2007/7 「文化財行政・既存博物館との連携部会」
「文化財行政・既存博物館との連携部会」報告(概報)
2008年7月27日(日)午後1時から「文化財行政・既存博物館との連携部会」(略称「文化財・博物館部会」)
が開催されました。
本部会は、エコミュージアムと既存地域博物館(従来型博物館)
・文化財保護行政との連携やその課題などを様々な視点から検討していくことを目的に開催されてきました。今回の部会は、日本エコミュージアム研究会編『エコミュージアム 理念と活動』(1997年 牧野出版)にも紹介されたことがある東京都新宿区の”新宿ミニ博物館”についての報告とその見学会でした。
当日は、最初に法政大学 大学院棟(東京都新宿区)の教室で、”新宿ミニ博物館”事業開始当初から関わってこられた担当者の北見恭一氏(新宿区役所文化観光国際課 主任)から事業の具体的な話を伺いました。
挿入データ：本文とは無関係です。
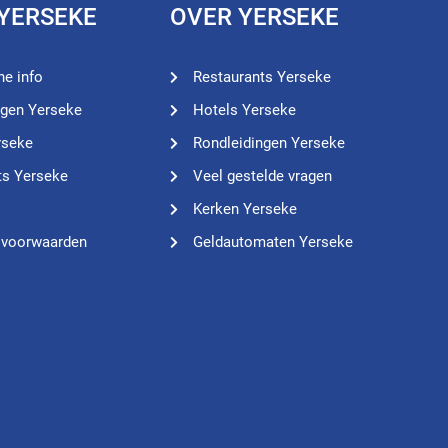
 YERSEKE
OVER YERSEKE
he info
Restaurants Yerseke
ngen Yerseke
Hotels Yerseke
rseke
Rondleidingen Yerseke
ts Yerseke
Veel gestelde vragen
Kerken Yerseke
 voorwaarden
Geldautomaten Yerseke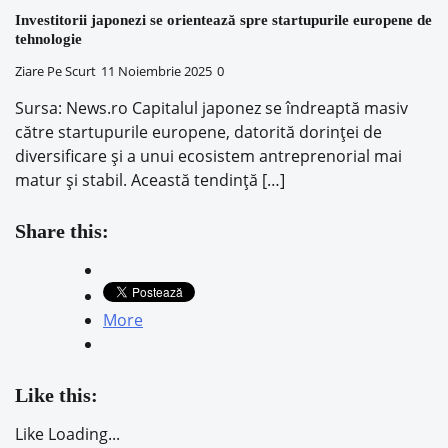
Investitorii japonezi se orientează spre startupurile europene de
tehnologie
Ziare Pe Scurt
11 Noiembrie 2025
0
Sursa: News.ro Capitalul japonez se îndreaptă masiv
către startupurile europene, datorită dorinței de
diversificare și a unui ecosistem antreprenorial mai
matur și stabil. Această tendință […]
Share this:
More
Like this:
Like
Loading...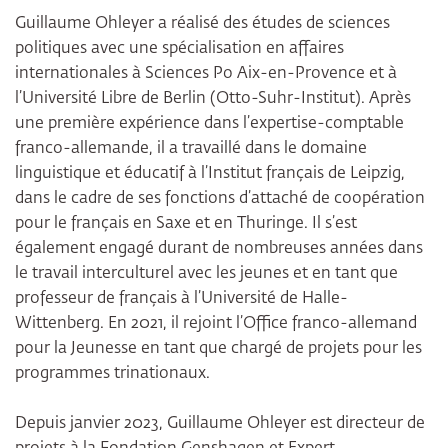
Guillaume Ohleyer a réalisé des études de sciences
politiques avec une spécialisation en affaires
internationales à Sciences Po Aix-en-Provence et à
l’Université Libre de Berlin (Otto-Suhr-Institut). Après
une première expérience dans l’expertise-comptable
franco-allemande, il a travaillé dans le domaine
linguistique et éducatif à l’Institut français de Leipzig,
dans le cadre de ses fonctions d’attaché de coopération
pour le français en Saxe et en Thuringe. Il s’est
également engagé durant de nombreuses années dans
le travail interculturel avec les jeunes et en tant que
professeur de français à l’Université de Halle-
Wittenberg. En 2021, il rejoint l’Office franco-allemand
pour la Jeunesse en tant que chargé de projets pour les
programmes trinationaux.
Depuis janvier 2023, Guillaume Ohleyer est directeur de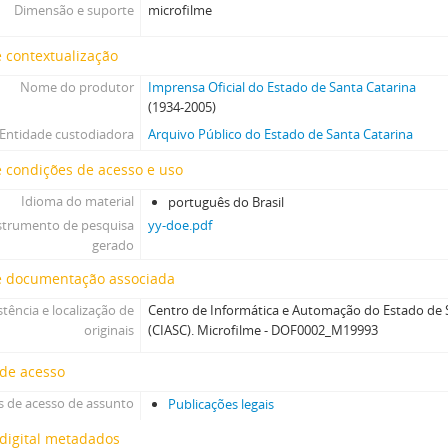
Dimensão e suporte
microfilme
 contextualização
Nome do produtor
Imprensa Oficial do Estado de Santa Catarina
(1934-2005)
Entidade custodiadora
Arquivo Público do Estado de Santa Catarina
 condições de acesso e uso
Idioma do material
português do Brasil
strumento de pesquisa
yy-doe.pdf
gerado
e documentação associada
stência e localização de
Centro de Informática e Automação do Estado de S
originais
(CIASC). Microfilme - DOF0002_M19993
 de acesso
 de acesso de assunto
Publicações legais
digital metadados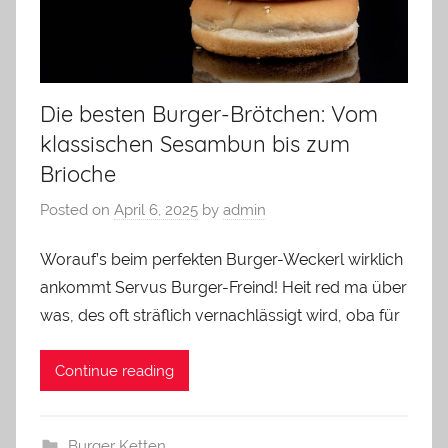
Die besten Burger-Brötchen: Vom
klassischen Sesambun bis zum
Brioche
Posted on
April 6, 2025
by
admin
Worauf’s beim perfekten Burger-Weckerl wirklich
ankommt Servus Burger-Freind! Heit red ma über
was, des oft sträflich vernachlässigt wird, oba für
Continue reading
Burger Ketten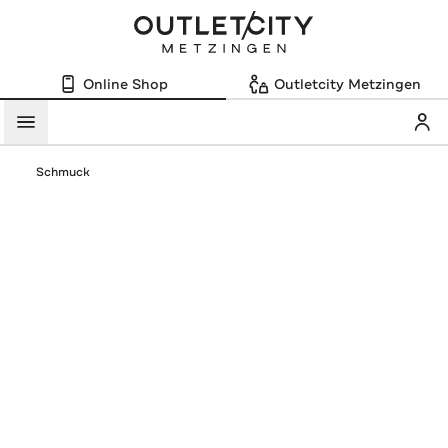
Online Shop
Outletcity Metzingen
Mein
Menü
Schmuck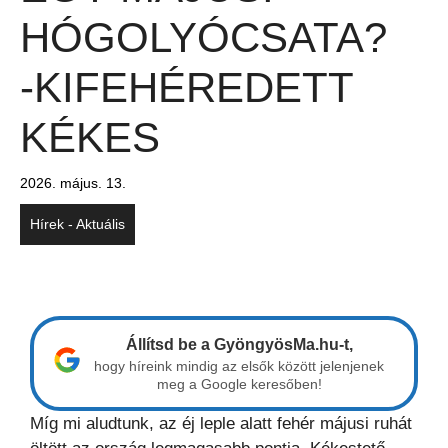
HÓGOLYÓCSATA?
-KIFEHÉREDETT
KÉKES
2026. május. 13.
Hírek - Aktuális
Állítsd be a GyöngyösMa.hu-t,
hogy híreink mindig az elsők között jelenjenek
meg a Google keresőben!
Míg mi aludtunk, az éj leple alatt fehér májusi ruhát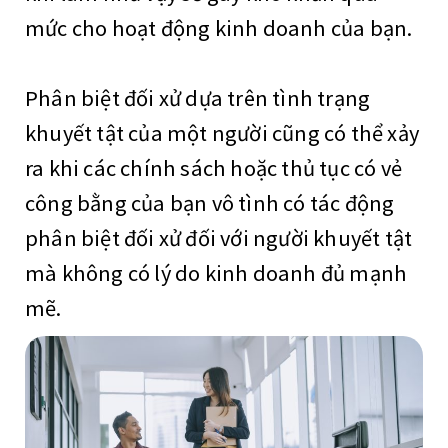
mức cho hoạt động kinh doanh của bạn.
Phân biệt đối xử dựa trên tình trạng
khuyết tật của một người cũng có thể xảy
ra khi các chính sách hoặc thủ tục có vẻ
công bằng của bạn vô tình có tác động
phân biệt đối xử đối với người khuyết tật
mà không có lý do kinh doanh đủ mạnh
mẽ.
北見氏の報告は、最初に新宿区の歴史と地勢について、「新宿区」が1947年(昭和22)に成立し、その区名が甲州街道の宿場町として賑わった「内藤新宿」に由来すること。大正頃からは新宿駅周辺が開発され、戦後の歌舞伎町や新都心地区なども含め、繁華街・歓楽街が街のイメージとなっていること。ついで昭和62年度から区の実施計画事業として「街は博物館構想」がスタートしたが、その構想が全庁的な事業におよぶ計画であったために、結局、上手くいかず、事業として残ったのが新宿歴史博物館(文化財担当)の所管していた「新宿ミニ博物館」であったこと。しかしその「新宿ミニ博物館」も事前の資源調査や地勢調査などが十分行われていない中で計画されてきたため、当初の計画が思うように進捗しなかったことなどについて説明がありました。
その後、報告は、「新宿ミニ博物館」事業の具体的な内容と設置されている7館の活動や特色などが紹介され、最後に、ミニ博物館事業全体についての今後の展望などが話されました。
北見氏の報告をうけて、出席していた3名の方から以下のような質問や意見が出されました。
(質問)「新宿ミニ博物館」事業を実施してきて、博物館側のメリットはありましたか。
(環境文化のための対話研究所 嵯峨創平氏)
(回答)博物館部門としてはあまりメリットはなかったが、文化財部門としては社寺の文化財の公開を促進するための施設整備を、ミニ博物館の補助金を活用していただくことで実現できた点が大変大きかった。(北見氏)
(質問)新宿区文化観光国際課に所属とのことですが、今年の秋には観光庁も設置される予定でもあり、「新宿ミニ博物館」が国際観光の受け入れの場として、新しく考えられている施策はありますか。(丹青研究所 大山由美子氏)
(回答)文化観光国際課は、今年の4月に設置されたばかりで、昨年度までの文化国際課(文化振興と国際交流所管)に観光と文化財が加わってスタートしています。ミニ博物館を観光資源として積極的に発信していくのか、国際関係で言うと外国語標記等を充実させていくのかなど、これから課として検討していくことになります。(北見氏)
(意見・質問)ミニ博物館構想は当初のペースでは出来てはいないものの、新宿という地域は沢山の歴史・文化などの地域資源が豊富で、多様なエコミュージアムの展開ができる恵まれたところだと思います。ゆっくりと進めていかれれば良いのではないでしょうか。毎年予算獲得のために、各館の実績をどのように把握されていますか。 ((特活)
茨城の暮らしと景観を考える会 今橋克寿氏)
(回答)寺社では、参拝者の数を把握されていないのでデータは挙がってきません。つまみかんざし博物館からは、来館者の人数のほか出前の出店・展示などの取組みについても報告があります。いずれにせよ各館の業務に負担をかけないようにしています。(北見氏)
報告会終了後、地下鉄で四ッ谷駅に移動し、ここを起点に、江戸城の城門であった「四谷見附跡」から「内藤新宿」(現・新宿二丁目周辺)まで四谷地区の史跡・文化財と新宿歴史博物館、さらにミニ博物館の須賀神社と太宗寺などを見学し、ミニ博物館事業の現状を視察しました。
今回の部会は、都心で教育行政のセクションが担当し展開してきた「新宿ミニ博物館」という極めて珍しいエコミュージアム的活動を取り上げ、その取り組みと実践活動について理解を深めるという趣旨での開催でしたが、西は兵庫県、北は茨城県などから22名の方々が参加し、真夏に東京を歩くという本会にとっては初めての試みでしたが、現地を見学し、日本でのエコミュージアムの多様な展開の可能性を探ることができました。